Question

In a Fraunhofer's diffraction by a slit, if slit width is a, wavelength $\lambda$, focal length of lens is f, linear width of central maxima is :

• A. $\frac{f\lambda}{a}$
• B. $\frac{fa}{\lambda}$
• C. $\frac{2f\lambda}{a}$
• D. $\frac{f\lambda}{2a}$

Answer 1

Answer: (C)

(3) $\frac{2f\lambda}{a}$

Answer 2

The linear width of the central maximum in a Fraunhofer diffraction pattern by a single slit is determined by the angular spread of the central maximum and the focal length of the lens used to observe the pattern.

1. Condition for the first minimum: In single-slit diffraction, the condition for the first minimum (on either side of the central maximum) is given by: $a \sin \theta = \lambda$ where $a$ is the slit width, $\lambda$ is the wavelength of light, and $\theta$ is the angle of diffraction.

2. Small angle approximation: For Fraunhofer diffraction, the angles are typically small. Therefore, we can use the approximation $\sin \theta \approx \theta$ (when $\theta$ is in radians). So, $a \theta = \lambda$ This gives the angular position of the first minimum from the center: $\theta = \frac{\lambda}{a}$

3. Angular width of the central maximum: The central maximum extends from the first minimum on one side to the first minimum on the other side.

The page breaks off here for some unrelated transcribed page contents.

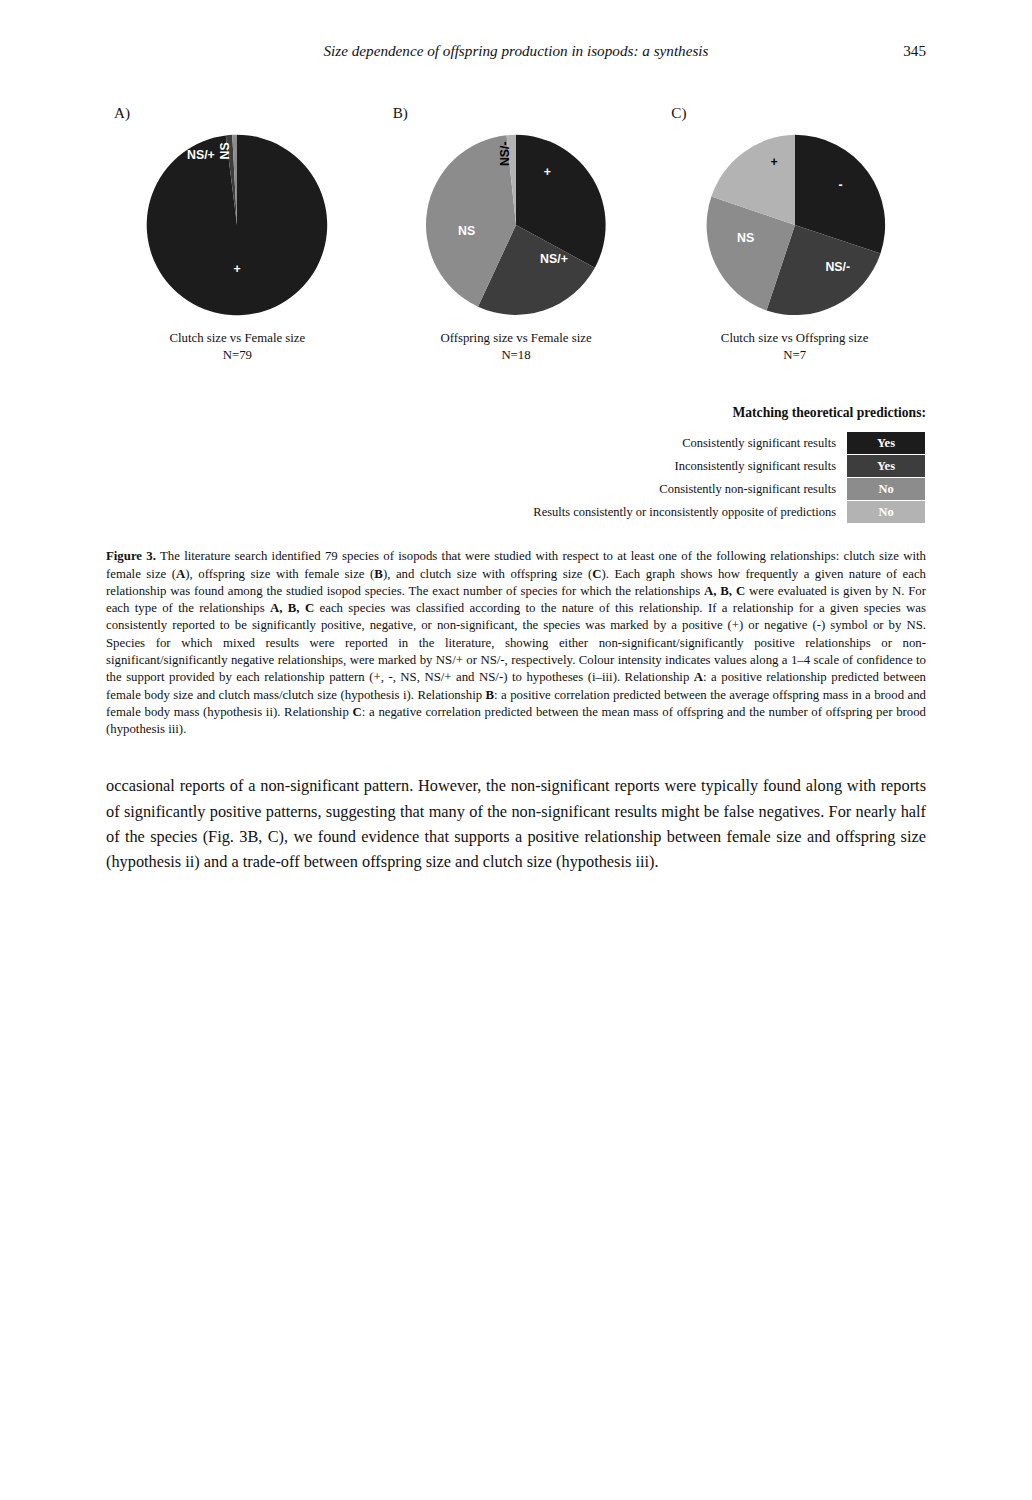Size dependence of offspring production in isopods: a synthesis 345
A)
+ NS/+ NS
Clutch size vs Female size
N=79
B)
+ NS/+ NS NS/-
Offspring size vs Female size
N=18
C)
- NS/- NS +
Clutch size vs Offspring size
N=7
Matching theoretical predictions:
| Consistently significant results | Yes |
| Inconsistently significant results | Yes |
| Consistently non-significant results | No |
| Results consistently or inconsistently opposite of predictions | No |
Figure 3. The literature search identified 79 species of isopods that were studied with respect to at least one of the following relationships: clutch size with female size (A), offspring size with female size (B), and clutch size with offspring size (C). Each graph shows how frequently a given nature of each relationship was found among the studied isopod species. The exact number of species for which the relationships A, B, C were evaluated is given by N. For each type of the relationships A, B, C each species was classified according to the nature of this relationship. If a relationship for a given species was consistently reported to be significantly positive, negative, or non-significant, the species was marked by a positive (+) or negative (-) symbol or by NS. Species for which mixed results were reported in the literature, showing either non-significant/significantly positive relationships or non-significant/significantly negative relationships, were marked by NS/+ or NS/-, respectively. Colour intensity indicates values along a 1–4 scale of confidence to the support provided by each relationship pattern (+, -, NS, NS/+ and NS/-) to hypotheses (i–iii). Relationship A: a positive relationship predicted between female body size and clutch mass/clutch size (hypothesis i). Relationship B: a positive correlation predicted between the average offspring mass in a brood and female body mass (hypothesis ii). Relationship C: a negative correlation predicted between the mean mass of offspring and the number of offspring per brood (hypothesis iii).
occasional reports of a non-significant pattern. However, the non-significant reports were typically found along with reports of significantly positive patterns, suggesting that many of the non-significant results might be false negatives. For nearly half of the species (Fig. 3B, C), we found evidence that supports a positive relationship between female size and offspring size (hypothesis ii) and a trade-off between offspring size and clutch size (hypothesis iii).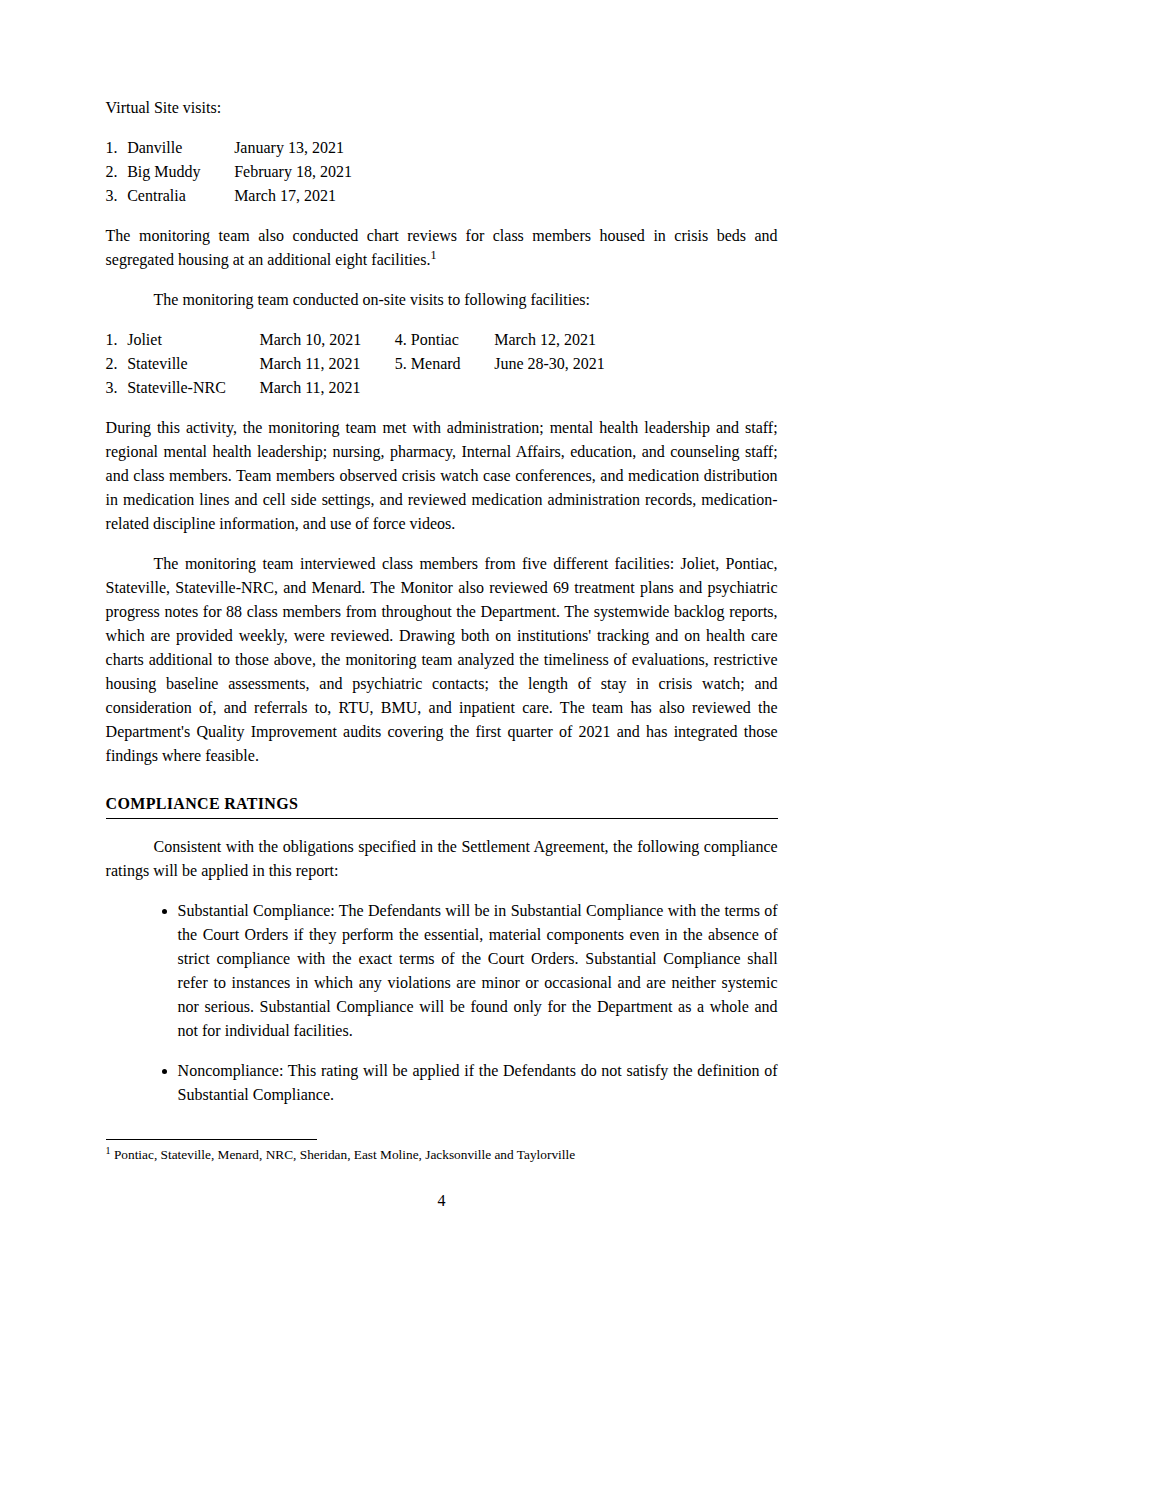Virtual Site visits:
| 1. | Danville | January 13, 2021 |
| 2. | Big Muddy | February 18, 2021 |
| 3. | Centralia | March 17, 2021 |
The monitoring team also conducted chart reviews for class members housed in crisis beds and segregated housing at an additional eight facilities.1
The monitoring team conducted on-site visits to following facilities:
| 1. | Joliet | March 10, 2021 | 4. Pontiac | March 12, 2021 |
| 2. | Stateville | March 11, 2021 | 5. Menard | June 28-30, 2021 |
| 3. | Stateville-NRC | March 11, 2021 | | |
During this activity, the monitoring team met with administration; mental health leadership and staff; regional mental health leadership; nursing, pharmacy, Internal Affairs, education, and counseling staff; and class members. Team members observed crisis watch case conferences, and medication distribution in medication lines and cell side settings, and reviewed medication administration records, medication-related discipline information, and use of force videos.
The monitoring team interviewed class members from five different facilities: Joliet, Pontiac, Stateville, Stateville-NRC, and Menard. The Monitor also reviewed 69 treatment plans and psychiatric progress notes for 88 class members from throughout the Department. The systemwide backlog reports, which are provided weekly, were reviewed. Drawing both on institutions' tracking and on health care charts additional to those above, the monitoring team analyzed the timeliness of evaluations, restrictive housing baseline assessments, and psychiatric contacts; the length of stay in crisis watch; and consideration of, and referrals to, RTU, BMU, and inpatient care. The team has also reviewed the Department's Quality Improvement audits covering the first quarter of 2021 and has integrated those findings where feasible.
Compliance Ratings
Consistent with the obligations specified in the Settlement Agreement, the following compliance ratings will be applied in this report:
Substantial Compliance: The Defendants will be in Substantial Compliance with the terms of the Court Orders if they perform the essential, material components even in the absence of strict compliance with the exact terms of the Court Orders. Substantial Compliance shall refer to instances in which any violations are minor or occasional and are neither systemic nor serious. Substantial Compliance will be found only for the Department as a whole and not for individual facilities.
Noncompliance: This rating will be applied if the Defendants do not satisfy the definition of Substantial Compliance.
1 Pontiac, Stateville, Menard, NRC, Sheridan, East Moline, Jacksonville and Taylorville
4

Therefore, the total angular width of the central maximum is $2\theta$. Angular width $= 2\theta = \frac{2\lambda}{a}$

4. Linear width of the central maximum: When the diffraction pattern is observed on a screen placed at the focal plane of a lens with focal length $f$, the linear width ($W$) of the central maximum is given by: $W = f \times (\text{angular width})$ $W = f \times \frac{2\lambda}{a}$ $W = \frac{2f\lambda}{a}$

Comparing this with the given options, option (3) matches our derived formula.

The final answer is $\boxed{\text{(3)}}$

Explanation of the solution:

The angular position of the first minimum in single-slit diffraction is $\theta = \frac{\lambda}{a}$. The central maximum spans from $-\theta$ to $+\theta$, so its angular width is $2\theta = \frac{2\lambda}{a}$. The linear width on a screen at focal length $f$ is $W = f \times (2\theta) = \frac{2f\lambda}{a}$.